What the exercise asks –
Reproduce without alteration the lines of the data that begin with the line containing "可見性的重要工具。 這些格式可協助您的網站內容從搜尋" and continue through the line containing "時候這是顯而易見的，儘管有時事情會更複雜。 假設我想", both included.

--- Data section Enclosed Below ---

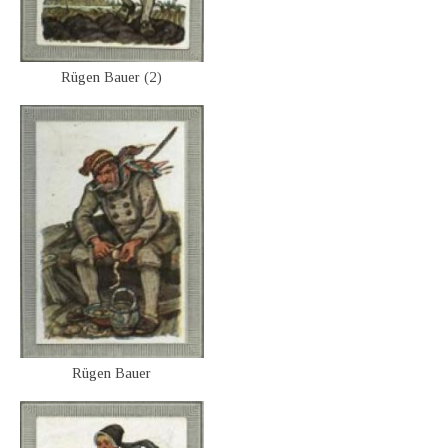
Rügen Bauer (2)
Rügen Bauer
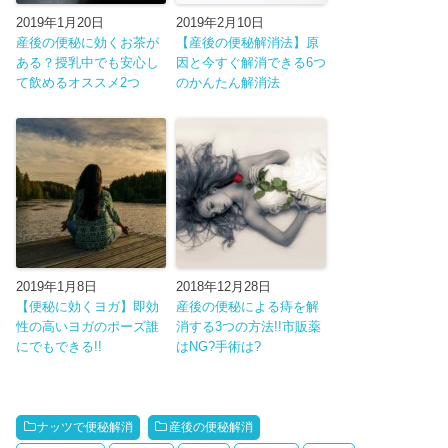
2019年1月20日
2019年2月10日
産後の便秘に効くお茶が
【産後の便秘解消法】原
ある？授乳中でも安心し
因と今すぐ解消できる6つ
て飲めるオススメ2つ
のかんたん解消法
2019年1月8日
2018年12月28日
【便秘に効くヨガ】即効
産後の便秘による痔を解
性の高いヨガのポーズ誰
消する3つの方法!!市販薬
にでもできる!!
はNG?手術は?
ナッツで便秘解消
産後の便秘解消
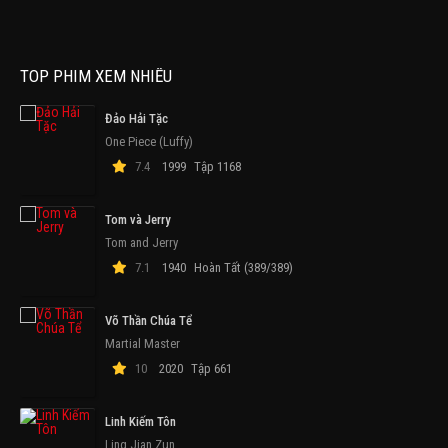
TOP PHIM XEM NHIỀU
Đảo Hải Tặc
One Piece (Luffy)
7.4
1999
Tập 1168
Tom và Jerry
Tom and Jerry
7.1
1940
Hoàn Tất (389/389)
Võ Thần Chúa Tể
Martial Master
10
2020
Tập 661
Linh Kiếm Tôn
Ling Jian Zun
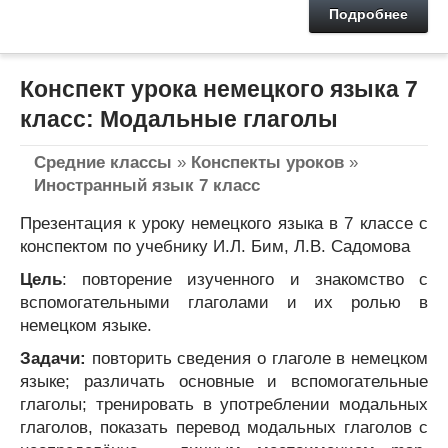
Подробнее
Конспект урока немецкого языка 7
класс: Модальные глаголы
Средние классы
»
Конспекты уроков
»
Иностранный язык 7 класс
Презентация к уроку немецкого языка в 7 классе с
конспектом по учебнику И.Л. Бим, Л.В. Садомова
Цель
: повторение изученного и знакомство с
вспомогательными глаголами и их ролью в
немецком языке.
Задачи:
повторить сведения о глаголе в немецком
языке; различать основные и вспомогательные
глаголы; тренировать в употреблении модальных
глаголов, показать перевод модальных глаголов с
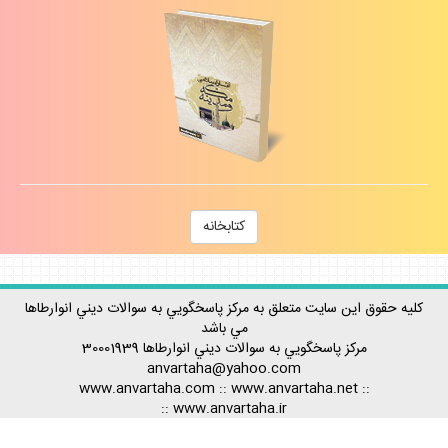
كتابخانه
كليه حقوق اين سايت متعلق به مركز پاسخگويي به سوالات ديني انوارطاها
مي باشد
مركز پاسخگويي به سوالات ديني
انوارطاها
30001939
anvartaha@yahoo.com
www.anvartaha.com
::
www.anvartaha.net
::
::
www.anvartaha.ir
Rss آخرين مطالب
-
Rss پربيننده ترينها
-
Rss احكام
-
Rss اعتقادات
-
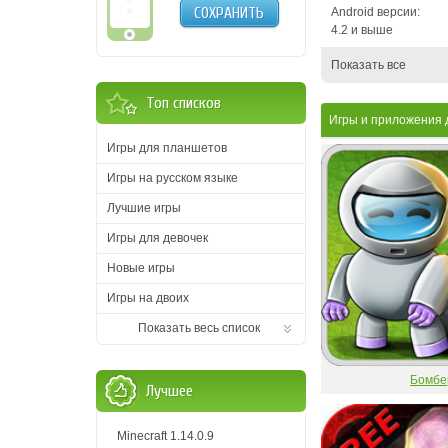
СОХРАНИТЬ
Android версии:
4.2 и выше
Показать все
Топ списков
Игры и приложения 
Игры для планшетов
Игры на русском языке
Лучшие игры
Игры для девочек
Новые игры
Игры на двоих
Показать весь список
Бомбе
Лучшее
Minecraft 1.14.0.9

--- End of Enclosed Data section ---
--- Data section Enclosed Below ---

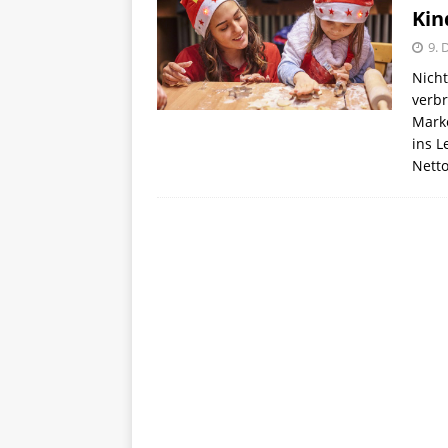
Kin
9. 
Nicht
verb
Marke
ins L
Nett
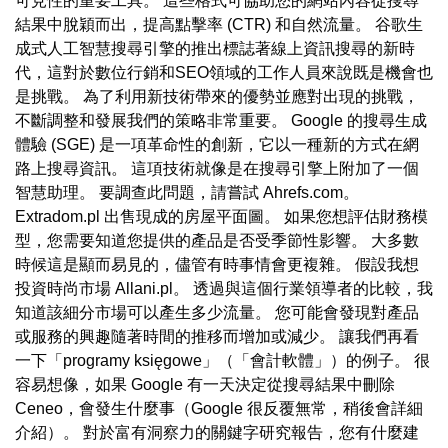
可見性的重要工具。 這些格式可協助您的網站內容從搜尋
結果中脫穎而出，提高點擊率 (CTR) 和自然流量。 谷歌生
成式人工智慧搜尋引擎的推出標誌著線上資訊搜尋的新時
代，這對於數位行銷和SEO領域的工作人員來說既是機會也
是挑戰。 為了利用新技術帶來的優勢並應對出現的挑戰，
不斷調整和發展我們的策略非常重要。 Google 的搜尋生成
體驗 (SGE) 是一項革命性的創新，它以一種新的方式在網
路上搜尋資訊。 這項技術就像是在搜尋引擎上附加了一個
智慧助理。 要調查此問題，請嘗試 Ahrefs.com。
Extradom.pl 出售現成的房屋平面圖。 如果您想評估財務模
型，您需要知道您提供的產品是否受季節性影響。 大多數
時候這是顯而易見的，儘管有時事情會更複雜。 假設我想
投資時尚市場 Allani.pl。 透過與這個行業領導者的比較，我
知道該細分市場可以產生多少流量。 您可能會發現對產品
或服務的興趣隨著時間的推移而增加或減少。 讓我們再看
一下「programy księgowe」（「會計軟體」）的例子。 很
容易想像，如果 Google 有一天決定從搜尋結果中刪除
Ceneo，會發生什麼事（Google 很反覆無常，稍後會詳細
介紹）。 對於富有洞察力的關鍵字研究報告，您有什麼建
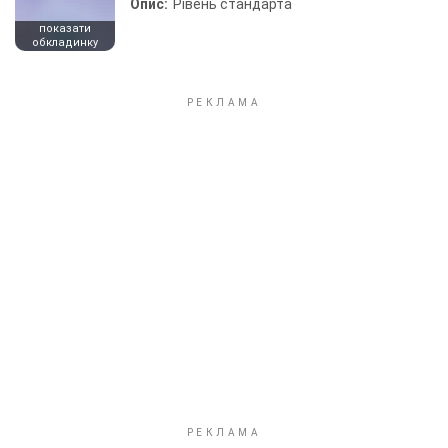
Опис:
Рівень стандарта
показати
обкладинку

--- End of Enclosed Data section ---
--- Data section Enclosed Below ---

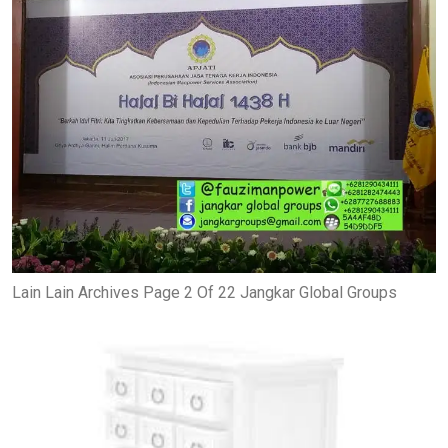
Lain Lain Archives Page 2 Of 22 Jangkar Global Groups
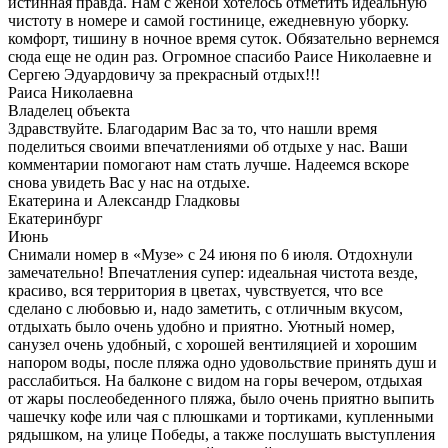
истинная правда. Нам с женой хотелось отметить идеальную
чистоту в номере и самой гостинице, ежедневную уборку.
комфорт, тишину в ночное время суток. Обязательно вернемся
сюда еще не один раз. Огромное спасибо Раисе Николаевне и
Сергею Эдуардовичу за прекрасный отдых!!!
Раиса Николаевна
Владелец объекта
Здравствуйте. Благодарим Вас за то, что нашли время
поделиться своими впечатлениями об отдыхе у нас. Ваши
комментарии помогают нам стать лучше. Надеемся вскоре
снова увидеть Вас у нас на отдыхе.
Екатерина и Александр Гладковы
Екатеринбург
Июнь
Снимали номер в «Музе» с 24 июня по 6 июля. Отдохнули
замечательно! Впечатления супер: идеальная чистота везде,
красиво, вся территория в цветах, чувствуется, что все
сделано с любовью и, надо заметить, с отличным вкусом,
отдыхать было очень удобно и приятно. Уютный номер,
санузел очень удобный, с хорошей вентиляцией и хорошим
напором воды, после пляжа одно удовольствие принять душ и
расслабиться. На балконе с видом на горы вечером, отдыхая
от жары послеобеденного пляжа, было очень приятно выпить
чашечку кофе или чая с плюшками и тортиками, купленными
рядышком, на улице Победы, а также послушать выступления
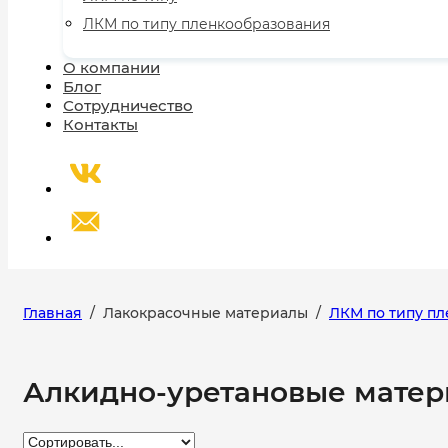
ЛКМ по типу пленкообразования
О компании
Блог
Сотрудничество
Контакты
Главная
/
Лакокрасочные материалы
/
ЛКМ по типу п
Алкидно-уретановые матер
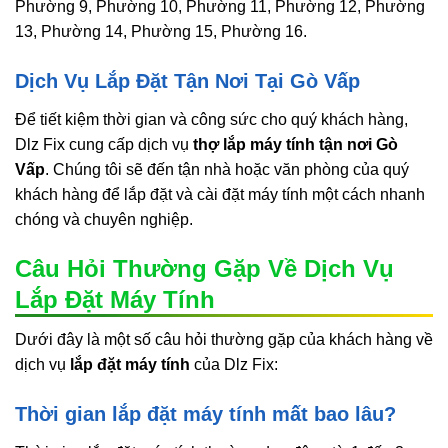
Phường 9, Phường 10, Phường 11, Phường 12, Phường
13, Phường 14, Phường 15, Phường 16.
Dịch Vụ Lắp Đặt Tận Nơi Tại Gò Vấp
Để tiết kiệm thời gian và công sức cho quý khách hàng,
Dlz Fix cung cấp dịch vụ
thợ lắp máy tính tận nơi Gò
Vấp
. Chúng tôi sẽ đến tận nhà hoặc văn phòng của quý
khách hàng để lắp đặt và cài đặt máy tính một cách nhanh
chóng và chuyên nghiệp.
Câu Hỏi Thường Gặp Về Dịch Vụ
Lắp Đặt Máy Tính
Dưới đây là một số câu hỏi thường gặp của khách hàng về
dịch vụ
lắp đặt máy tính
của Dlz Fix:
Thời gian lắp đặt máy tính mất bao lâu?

--- End of Enclosed Data section ---

Result of the task –
可見性的重要工具。 這些格式可協助您的網站內容從搜尋
結果中脫穎而出，提高點擊率 (CTR) 和自然流量。 谷歌生
成式人工智慧搜尋引擎的推出標誌著線上資訊搜尋的新時
代，這對於數位行銷和SEO領域的工作人員來說既是機會也
是挑戰。 為了利用新技術帶來的優勢並應對出現的挑戰，
不斷調整和發展我們的策略非常重要。 Google 的搜尋生成
體驗 (SGE) 是一項革命性的創新，它以一種新的方式在網
路上搜尋資訊。 這項技術就像是在搜尋引擎上附加了一個
智慧助理。 要調查此問題，請嘗試 Ahrefs.com。
Extradom.pl 出售現成的房屋平面圖。 如果您想評估財務模
型，您需要知道您提供的產品是否受季節性影響。 大多數
時候這是顯而易見的，儘管有時事情會更複雜。 假設我想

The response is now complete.